# Randall Cox Open Column Six



## cfellows (Nov 30, 2011)

This is the six cylinder version of my Open Column Twin. It was designed and built by Randall Cox and was featured in a two-part build article in Issues 1 and 2 of Model Engine Builder. I first saw Randall's engine at the GEARS model engine show in Portland, OR in 2006. I loved the engine and decided to build my twin and pattern after Randall's design. I'm now thinking a 3 cylinder inline version would also be pretty neat.

This is the first video I've seen of this engine. Randall emailed me a couple of days ago with a link to the video, so I thought I would post it for the HMEM group. 

https://www.youtube.com/watch?v=d11nI3BQMeM

Chuck


----------



## rleete (Nov 30, 2011)

Love the exhaust burble. And that open distributor is kind cool, too.


----------



## lazylathe (Nov 30, 2011)

WOW!!!!

That runs so smooth!!!
Love the exhaust sounds!!!

Thanks for sharing the link, i have never seen an engine like that before!!

Andrew


----------



## gbritnell (Nov 30, 2011)

Boy that thing is pretty neat!!!
gbritnell


----------



## ShopShoe (Dec 1, 2011)

Wow!  Neat! :  Cool! :bow:

--ShopShoe


----------



## kuhncw (Dec 1, 2011)

Chuck, thanks for posting this video. 

I also noticed the final video of your twin cylinder open crank. That twin will really lug. Is that a waste fire ignition setup?
What is the flywheel diameter on your twin?

Regards,


Chuck


----------



## Speedy (Dec 2, 2011)

how do the connecting rods survive? 
do they have valleys that hold grease. 

cool engine, would like to understand the open aspect of it!


----------



## Swede (Dec 3, 2011)

It is a beaut, and you can tell the craftsmanship is superb.

I don't think this is a replica of any particular engine. The big flywheel will allow for smooth, low-speed operation, and like any low-speed IC engine, you can get away with hand lubed (or greased) friction points... or, maybe he made a lot of use of roller bearings, which retain lube well. Split roller bearings are a top-shelf addition to any engine like this.


----------



## cfellows (Dec 4, 2011)

kuhncw  said:
			
		

> Chuck, thanks for posting this video.
> 
> I also noticed the final video of your twin cylinder open crank. That twin will really lug. Is that a waste fire ignition setup?
> What is the flywheel diameter on your twin?
> ...



Thanks, Chuck. It is a waste fire setup, both cylinders fire at the same time. The flywheels are 6" diameter with 1" wide rims and are really heavy.


----------



## cfellows (Dec 4, 2011)

Speedy  said:
			
		

> how do the connecting rods survive?
> do they have valleys that hold grease.
> 
> cool engine, would like to understand the open aspect of it!

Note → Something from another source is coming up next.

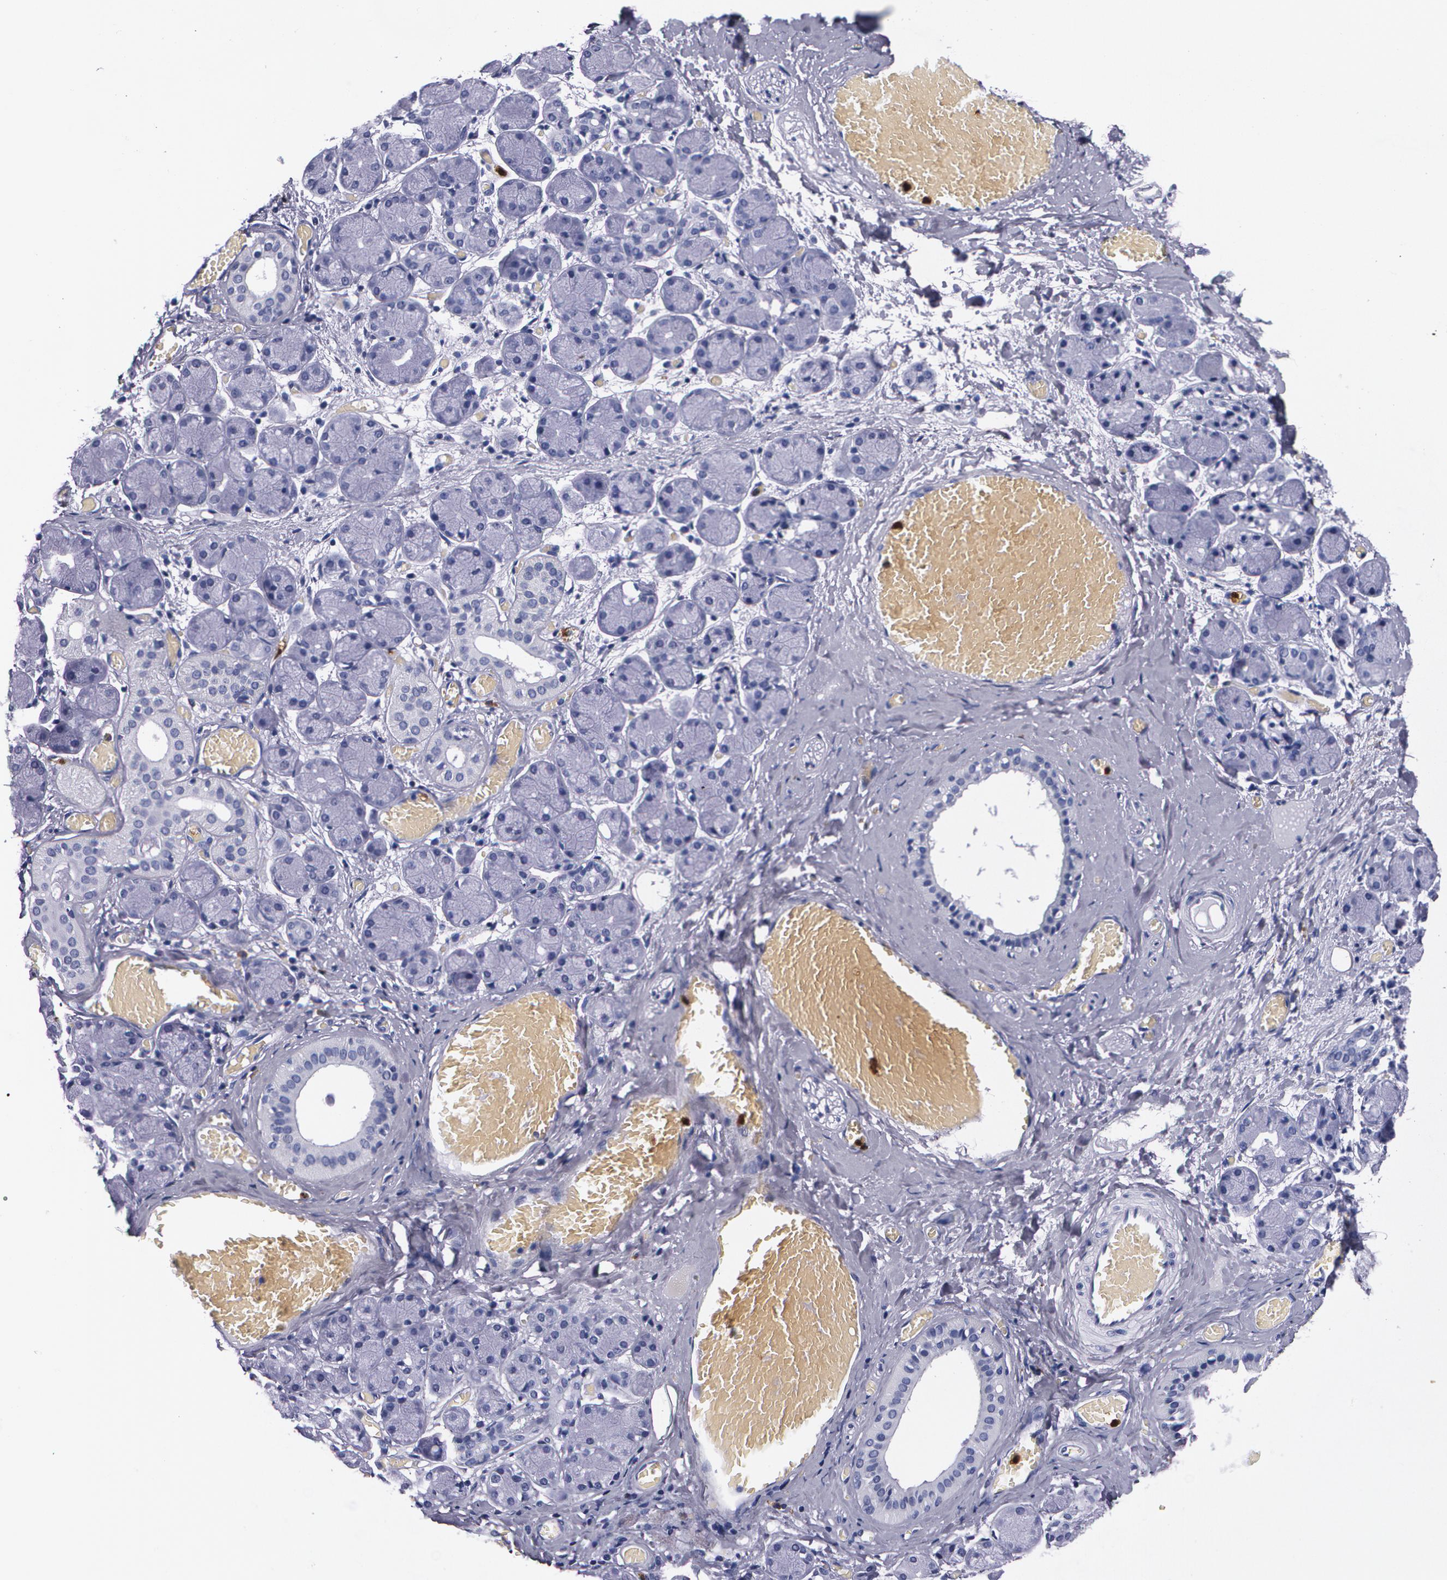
{"staining": {"intensity": "negative", "quantity": "none", "location": "none"}, "tissue": "salivary gland", "cell_type": "Glandular cells", "image_type": "normal", "snomed": [{"axis": "morphology", "description": "Normal tissue, NOS"}, {"axis": "topography", "description": "Salivary gland"}], "caption": "Glandular cells show no significant protein staining in normal salivary gland. (DAB immunohistochemistry visualized using brightfield microscopy, high magnification).", "gene": "S100A8", "patient": {"sex": "female", "age": 24}}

I think he just squirts a little oil on them periodically.

Chuck


----------



## cfellows (Dec 4, 2011)

Swede  said:
			
		

> It is a beaut, and you can tell the craftsmanship is superb.
> 
> I don't think this is a replica of any particular engine. The big flywheel will allow for smooth, low-speed operation, and like any low-speed IC engine, you can get away with hand lubed (or greased) friction points... or, maybe he made a lot of use of roller bearings, which retain lube well. Split roller bearings are a top-shelf addition to any engine like this.



There's no roller or ball bearings used in the engine. The crankshaft is built up from hardened steel dowel pins and flatstock. You can't see in the video, but the flywheel has radial fins around the outside and acts as a centrifugal blower to cool the engine cylinders through the cowelling.

Chuck


----------



## Longboy (Dec 29, 2011)

This engine appeals to me too with open crankshaft. Very smooth! :bow:


----------



## popnrattle (Jan 2, 2012)

Amazing engine and great video. Love the engine note when he puts it under a load. I keep going back to the vid as it always make me smile. Thanks for posting.


----------



## pcw (Jan 2, 2012)

very nice engine. the open colum is very nice. i think at shows it draws more intention than a fully enclosed crankshaft. people like to see stuf move aint it? 
Pascal


----------



## solver (Jan 2, 2012)

Sweet it sounds yes. Looks not bad either. 

As mentioned, open column makes it even more interesting.

Small engine huff'npuff'n, it's just magic :bow:.


----------



## terrywerm (Jan 14, 2012)

That is really neat - don't know what else to say. And watching it is a real treat for certain.


----------